Six months later, Clara had found a job and was beginning to catch up with her rent and bills. Angie made progress in therapy, and many of the behavioral problems related to her trauma began to subside. Steve worked with Clara to file the paperwork that will enable the Department of Human Services (DHS) to seek child support from Selena's father. Clara says that before she came to DCAC she didn't have any faith that DHS or social workers could help her. Now she says she appreciates the way Family-to-Family, DCAC, and the DHS combine practical assistance with emotional support, and she's optimistic about the future.
Meet Stella
Stella came to Family-to-Family while her children were in counseling at DCAC. They had been sexually abused first by Stella's boyfriend and then again in the foster home where they had been placed for their protection.

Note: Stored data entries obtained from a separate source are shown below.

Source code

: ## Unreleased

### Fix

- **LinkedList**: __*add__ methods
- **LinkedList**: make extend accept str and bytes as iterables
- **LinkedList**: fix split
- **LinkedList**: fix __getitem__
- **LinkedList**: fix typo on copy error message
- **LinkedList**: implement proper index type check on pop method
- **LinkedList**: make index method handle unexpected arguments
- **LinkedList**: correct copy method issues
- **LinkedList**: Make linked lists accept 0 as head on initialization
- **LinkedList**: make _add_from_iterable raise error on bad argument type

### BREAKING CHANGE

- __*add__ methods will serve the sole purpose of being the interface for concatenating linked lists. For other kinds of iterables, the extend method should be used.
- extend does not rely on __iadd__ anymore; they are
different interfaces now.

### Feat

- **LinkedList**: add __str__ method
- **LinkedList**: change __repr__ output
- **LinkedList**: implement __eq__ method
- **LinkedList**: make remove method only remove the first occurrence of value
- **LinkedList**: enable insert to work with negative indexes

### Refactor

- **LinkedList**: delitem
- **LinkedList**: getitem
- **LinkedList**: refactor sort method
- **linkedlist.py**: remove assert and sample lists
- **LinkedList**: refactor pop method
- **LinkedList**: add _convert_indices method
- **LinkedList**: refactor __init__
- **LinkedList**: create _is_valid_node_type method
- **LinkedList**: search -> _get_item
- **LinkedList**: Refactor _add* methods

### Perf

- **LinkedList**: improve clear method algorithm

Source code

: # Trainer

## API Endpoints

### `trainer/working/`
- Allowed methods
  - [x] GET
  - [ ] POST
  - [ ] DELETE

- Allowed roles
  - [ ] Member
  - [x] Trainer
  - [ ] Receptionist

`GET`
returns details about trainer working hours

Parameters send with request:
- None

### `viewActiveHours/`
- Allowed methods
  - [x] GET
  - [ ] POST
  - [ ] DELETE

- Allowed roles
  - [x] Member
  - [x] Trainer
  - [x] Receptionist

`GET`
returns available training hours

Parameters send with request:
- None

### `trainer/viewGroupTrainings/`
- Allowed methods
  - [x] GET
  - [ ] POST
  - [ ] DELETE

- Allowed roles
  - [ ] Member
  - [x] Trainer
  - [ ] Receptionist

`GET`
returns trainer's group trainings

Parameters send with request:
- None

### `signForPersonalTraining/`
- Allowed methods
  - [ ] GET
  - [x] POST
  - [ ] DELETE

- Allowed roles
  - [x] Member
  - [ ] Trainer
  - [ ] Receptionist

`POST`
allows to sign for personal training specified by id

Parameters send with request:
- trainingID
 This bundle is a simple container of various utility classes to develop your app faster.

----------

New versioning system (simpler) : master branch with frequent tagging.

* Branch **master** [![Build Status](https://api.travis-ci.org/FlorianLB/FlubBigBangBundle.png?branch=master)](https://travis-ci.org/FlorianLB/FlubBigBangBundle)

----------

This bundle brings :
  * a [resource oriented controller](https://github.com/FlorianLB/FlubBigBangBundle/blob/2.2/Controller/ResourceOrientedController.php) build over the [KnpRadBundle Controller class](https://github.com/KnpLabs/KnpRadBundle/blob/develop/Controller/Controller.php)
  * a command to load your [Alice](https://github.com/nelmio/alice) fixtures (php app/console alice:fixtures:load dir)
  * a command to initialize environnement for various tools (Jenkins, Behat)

Although Stella had ejected her abusive boyfriend from the house and regained custody of her kids, the trauma left her deeply depressed and unable to leave the house to go to work. Maria, Family-to-Family advocate, sat down with Stella and talked with her for more than two hours. Stella felt guilty about being unable to protect her children in their own home, and yet she was also a victim of her abusive boyfriend. She was distrustful of the "system" that had allowed her children to be abused while in foster care.
Maria helped Stella create a plan to begin to rebuild her life. The first thing Stella needed was treatment for her depression, and Maria arranged a referral to Westside Clinic. Maria also suggested domestic violence counseling from Servicios de la Raza. Practical help included food and clothing to tide the family over until Stella was well enough to return to work.
Stella is now back at work and her children are on the road to recovery. Maria calls regularly to offer encouragement, and Stella stops by Family-to-Family while the kids are in therapy at DCAC. Stella credits Family-to Family and DCAC for giving her the support she needed to provide a stable environment for her children to thrive.